The Department of SICU, The First Affiliated Hospital, Zhejiang University School of Medicine, Hangzhou, Zhejiang, China.
Biomark Med. 2025 Jun;19(12):491-499. doi: 10.1080/17520363.2025.2520738. Epub 2025 Jun 16.
Type 2 CRS is characterized by the development of renal dysfunction secondary to chronic cardiac disease. Despite its high morbidity and mortality, there is a lack of robust diagnostic tools and prognostic models to guide clinical management.
This multicenter retrospective study included patients diagnosed with CRS type 2 based on the 2019 American Heart Association definition. Data were collected from electronic medical records of three hospitals between January 2021 and December 2023. Advanced statistical methods, including receiver operating characteristic (ROC) curve analysis, univariate Kaplan-Meier (KM) analysis, and multivariable Cox proportional hazards regression, were utilized to develop a nomogram for predicting patient prognosis.

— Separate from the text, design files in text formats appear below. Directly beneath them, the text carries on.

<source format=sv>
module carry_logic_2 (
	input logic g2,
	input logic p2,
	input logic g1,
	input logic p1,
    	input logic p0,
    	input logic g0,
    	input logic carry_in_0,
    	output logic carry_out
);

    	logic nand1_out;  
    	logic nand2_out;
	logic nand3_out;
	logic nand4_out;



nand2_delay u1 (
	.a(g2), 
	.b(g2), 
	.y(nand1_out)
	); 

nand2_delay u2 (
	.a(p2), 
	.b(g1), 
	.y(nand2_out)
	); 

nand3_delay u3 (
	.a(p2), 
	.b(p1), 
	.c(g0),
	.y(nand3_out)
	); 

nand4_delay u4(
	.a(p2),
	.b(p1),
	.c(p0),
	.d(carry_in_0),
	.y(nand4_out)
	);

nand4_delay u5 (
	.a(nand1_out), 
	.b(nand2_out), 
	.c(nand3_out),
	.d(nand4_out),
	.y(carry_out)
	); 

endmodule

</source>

The study included 519 patients with CRS-2. Independent predictors of adverse outcomes included elevated serum creatinine and blood urea nitrogen (BUN) levels, decreased platelet count, elevated B-type natriuretic peptide (BNP), and decreased oxygen partial pressure (PaO2). These findings suggest that close monitoring of these markers is essential in clinical practice to identify patients at high risk of adverse events early on.

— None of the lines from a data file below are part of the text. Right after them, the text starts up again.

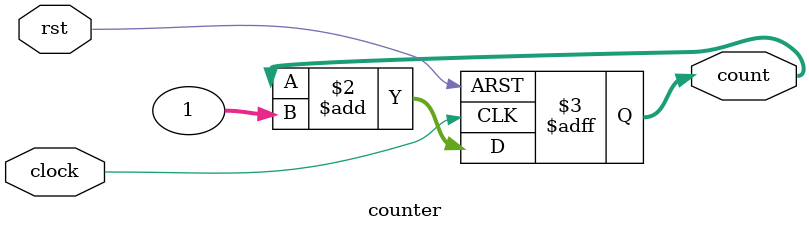
<source format=v>
module counter(clock, rst, count);
    input clock, rst;
    output [31:0] count;
    reg [31:0] count;

    always @(posedge clock or posedge rst)
        begin
            if(rst) count = 32'b0;
            else count = count + 1;
        end
endmodule
</source>
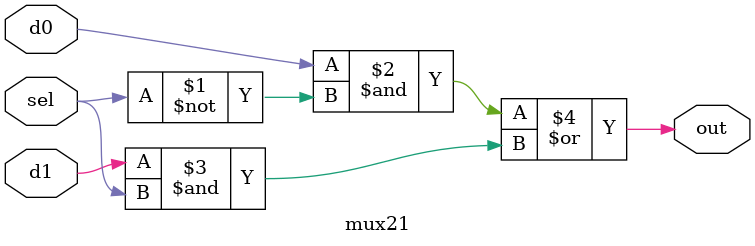
<source format=v>

module mux21(d0, d1, sel, out);
input d0, d1, sel;
output out;

assign out = (d0 & ~sel) | (d1 & sel);

endmodule

</source>
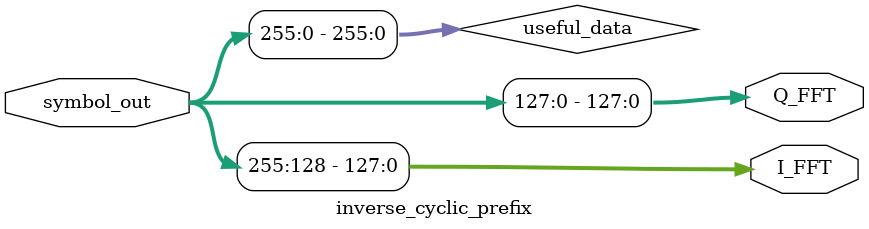
<source format=v>
module inverse_cyclic_prefix (
    input  wire [303:0] symbol_out, // 304-bit input
    output wire [127:0] I_FFT,      // 128-bit In-phase output
    output wire [127:0] Q_FFT       // 128-bit Quadrature output
);

    // Remove first 48 bits (MSB)
    wire [255:0] useful_data;
    assign useful_data = symbol_out[255:0]; // Keep last 256 bits

    // Split into I_FFT and Q_FFT
    assign I_FFT = useful_data[255:128]; // Upper 128 bits -> I_FFT
    assign Q_FFT = useful_data[127:0];   // Lower 128 bits -> Q_FFT

endmodule

</source>
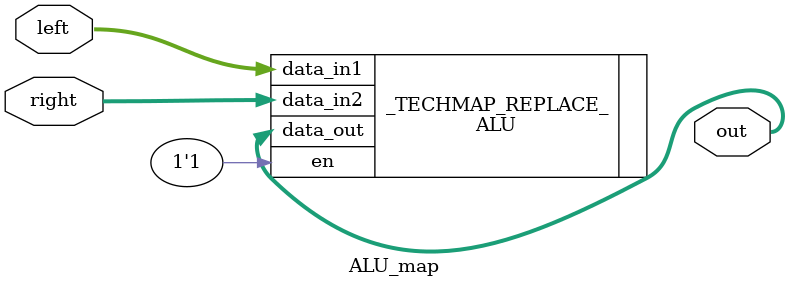
<source format=v>
(* techmap_celltype = "std_add" *)
module ALU_map #(
    parameter WIDTH = 32
) (
    input [WIDTH-1:0] left,
    input [WIDTH-1:0] right,
    output [WIDTH-1:0] out

);
    generate
        ALU #(
            .WIDTH(WIDTH),
            .ALU_func(3'b000)
        ) _TECHMAP_REPLACE_ (
            .en(1'b1),
            .data_in1(left),
            .data_in2(right),
            .data_out(out)
        );

    endgenerate

endmodule


// module CMP_map(A, B, Y);
//     parameter A_SIGNED = 0;
//     parameter B_SIGNED = 0;
//     parameter A_WIDTH = 0;
//     parameter B_WIDTH = 0;
//     parameter Y_WIDTH = 0;

//     input [A_WIDTH-1:0] A;
//     input [B_WIDTH-1:0] B;
//     output [Y_WIDTH-1:0] Y;

//     generate
//         localparam operation =
//             _TECHMAP_CELLTYPE_ == "$eq" ? 0 :
//             _TECHMAP_CELLTYPE_ == "$ne" ? 1 :
//             _TECHMAP_CELLTYPE_ == "$lt" ? 2 :
//             _TECHMAP_CELLTYPE_ == "$le" ? 3 :
//             _TECHMAP_CELLTYPE_ == "$gt" ? 4 :
//             _TECHMAP_CELLTYPE_ == "$ge" ? 5 :
//             -1;

//         CMP #(.OPERATION(operation)) _TECHMAP_REPLACE_ (.A(A), .B(B), .Y(Y));
//     endgenerate
// endmodule

</source>
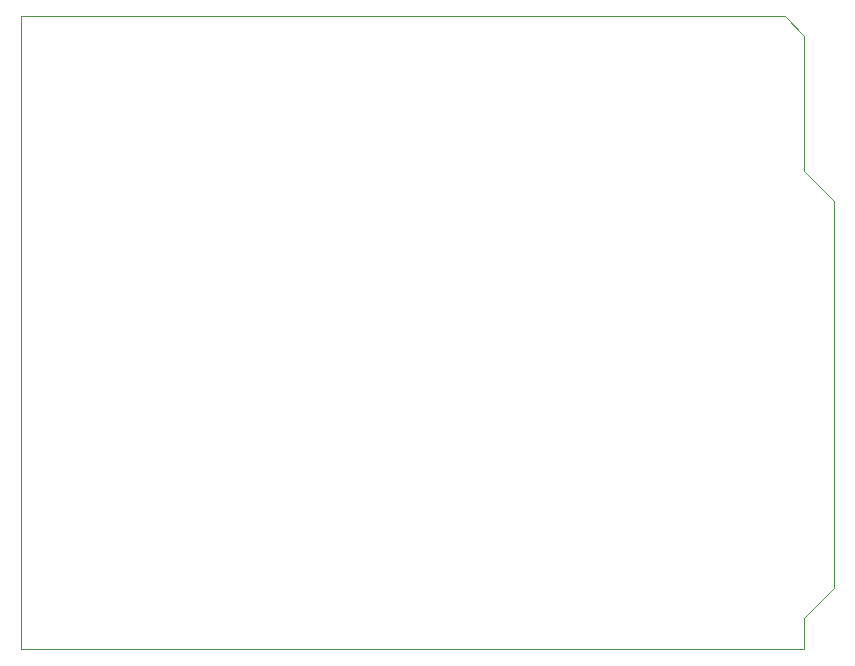
<source format=gbr>
%TF.GenerationSoftware,KiCad,Pcbnew,8.0.8-8.0.8-0~ubuntu22.04.1*%
%TF.CreationDate,2025-01-20T16:52:57+09:00*%
%TF.ProjectId,M252,4d323532-2e6b-4696-9361-645f70636258,2.00*%
%TF.SameCoordinates,Original*%
%TF.FileFunction,Profile,NP*%
%FSLAX46Y46*%
G04 Gerber Fmt 4.6, Leading zero omitted, Abs format (unit mm)*
G04 Created by KiCad (PCBNEW 8.0.8-8.0.8-0~ubuntu22.04.1) date 2025-01-20 16:52:57*
%MOMM*%
%LPD*%
G01*
G04 APERTURE LIST*
%TA.AperFunction,Profile*%
%ADD10C,0.120000*%
%TD*%
%TA.AperFunction,Profile*%
%ADD11C,0.050000*%
%TD*%
G04 APERTURE END LIST*
D10*
%TO.C,REF\u002A\u002A*%
X87160000Y-53830000D02*
X151810000Y-53830000D01*
D11*
X87160000Y-107430000D02*
X87160000Y-53830000D01*
D10*
X151810000Y-53830000D02*
X153460000Y-55480000D01*
X153460000Y-55480000D02*
X153460000Y-66910000D01*
X153460000Y-66910000D02*
X156000000Y-69450000D01*
X153460000Y-104760000D02*
X153460000Y-107430000D01*
X153460000Y-107430000D02*
X87160000Y-107430000D01*
X156000000Y-69450000D02*
X156000000Y-102220000D01*
X156000000Y-102220000D02*
X153460000Y-104760000D01*
%TD*%
M02*

</source>
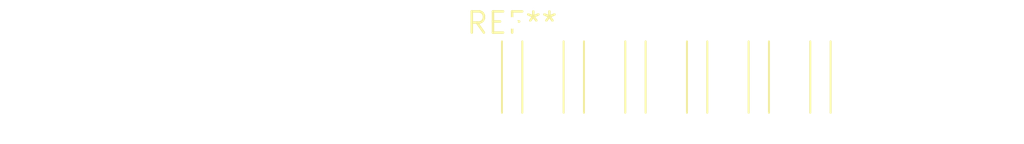
<source format=kicad_pcb>
(kicad_pcb (version 20240108) (generator pcbnew)

  (general
    (thickness 1.6)
  )

  (paper "A4")
  (layers
    (0 "F.Cu" signal)
    (31 "B.Cu" signal)
    (32 "B.Adhes" user "B.Adhesive")
    (33 "F.Adhes" user "F.Adhesive")
    (34 "B.Paste" user)
    (35 "F.Paste" user)
    (36 "B.SilkS" user "B.Silkscreen")
    (37 "F.SilkS" user "F.Silkscreen")
    (38 "B.Mask" user)
    (39 "F.Mask" user)
    (40 "Dwgs.User" user "User.Drawings")
    (41 "Cmts.User" user "User.Comments")
    (42 "Eco1.User" user "User.Eco1")
    (43 "Eco2.User" user "User.Eco2")
    (44 "Edge.Cuts" user)
    (45 "Margin" user)
    (46 "B.CrtYd" user "B.Courtyard")
    (47 "F.CrtYd" user "F.Courtyard")
    (48 "B.Fab" user)
    (49 "F.Fab" user)
    (50 "User.1" user)
    (51 "User.2" user)
    (52 "User.3" user)
    (53 "User.4" user)
    (54 "User.5" user)
    (55 "User.6" user)
    (56 "User.7" user)
    (57 "User.8" user)
    (58 "User.9" user)
  )

  (setup
    (pad_to_mask_clearance 0)
    (pcbplotparams
      (layerselection 0x00010fc_ffffffff)
      (plot_on_all_layers_selection 0x0000000_00000000)
      (disableapertmacros false)
      (usegerberextensions false)
      (usegerberattributes false)
      (usegerberadvancedattributes false)
      (creategerberjobfile false)
      (dashed_line_dash_ratio 12.000000)
      (dashed_line_gap_ratio 3.000000)
      (svgprecision 4)
      (plotframeref false)
      (viasonmask false)
      (mode 1)
      (useauxorigin false)
      (hpglpennumber 1)
      (hpglpenspeed 20)
      (hpglpendiameter 15.000000)
      (dxfpolygonmode false)
      (dxfimperialunits false)
      (dxfusepcbnewfont false)
      (psnegative false)
      (psa4output false)
      (plotreference false)
      (plotvalue false)
      (plotinvisibletext false)
      (sketchpadsonfab false)
      (subtractmaskfromsilk false)
      (outputformat 1)
      (mirror false)
      (drillshape 1)
      (scaleselection 1)
      (outputdirectory "")
    )
  )

  (net 0 "")

  (footprint "SolderWire-0.127sqmm_1x06_P3.7mm_D0.48mm_OD1mm_Relief" (layer "F.Cu") (at 0 0))

)

</source>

Our study provides evidence that serum creatinine, BUN, platelet count, BNP, and PaO2 are independent predictors of adverse outcomes in patients with Type 2 CRS.
2型心肾综合征的特征是继发于慢性心脏疾病的肾功能障碍。尽管其发病率和死亡率很高,但缺乏强有力的诊断工具和预后模型来指导临床管理。

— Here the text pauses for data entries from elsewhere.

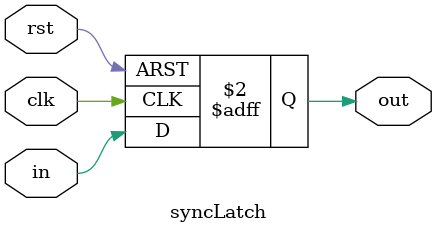
<source format=v>

`timescale 1ns / 1ps


module syncLatch(
    input in,
    input clk,
	 input rst,
    output reg out
    );

// триггер
always @(posedge clk, posedge rst)
if(rst)
	out <= 0;
else
	out <= in;

endmodule
</source>
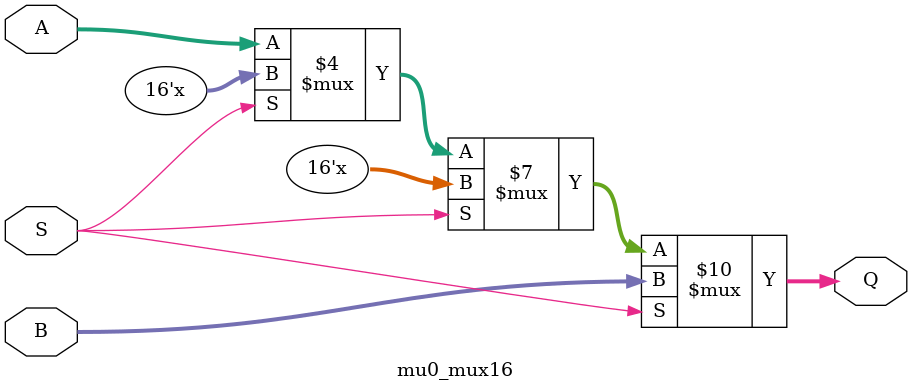
<source format=v>

`timescale 1ns/100ps

// for simulation purposes, do not delete
`default_nettype none

// module definition

module mu0_mux16(input  wire  [15:0] A, 
	             input  wire  [15:0] B, 
			     input  wire         S, 
			     output reg  [15:0]  Q);


// Combinatorial logic for 2to1 multiplexor
// S is select, A channel0, B channel1

always @ (*)
 begin
	if (S) Q = B; 
	else if (!S) Q = A;
	else Q = 16'hxxxx;
 end
endmodule 


// for simulation purposes, do not delete
`default_nettype wire

</source>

这项多中心回顾性研究纳入了根据2019年美国心脏协会定义诊断为2型心肾综合征的患者。数据收集自2021年1月至2023年12月期间三家医院的电子病历。采用包括受试者工作特征(ROC)曲线分析、单变量Kaplan-Meier(KM)分析和多变量Cox比例风险回归在内的先进统计方法,开发了一个预测患者预后的列线图。
该研究纳入了519例2型心肾综合征患者。不良结局的独立预测因素包括血清肌酐和血尿素氮(BUN)水平升高、血小板计数降低、B型利钠肽(BNP)升高和氧分压(PaO2)降低。这些发现表明,在临床实践中密切监测这些指标对于早期识别不良事件高危患者至关重要。
我们的研究提供了证据,表明血清肌酐、BUN、血小板计数、BNP和PaO2是2型心肾综合征患者不良结局的独立预测因素。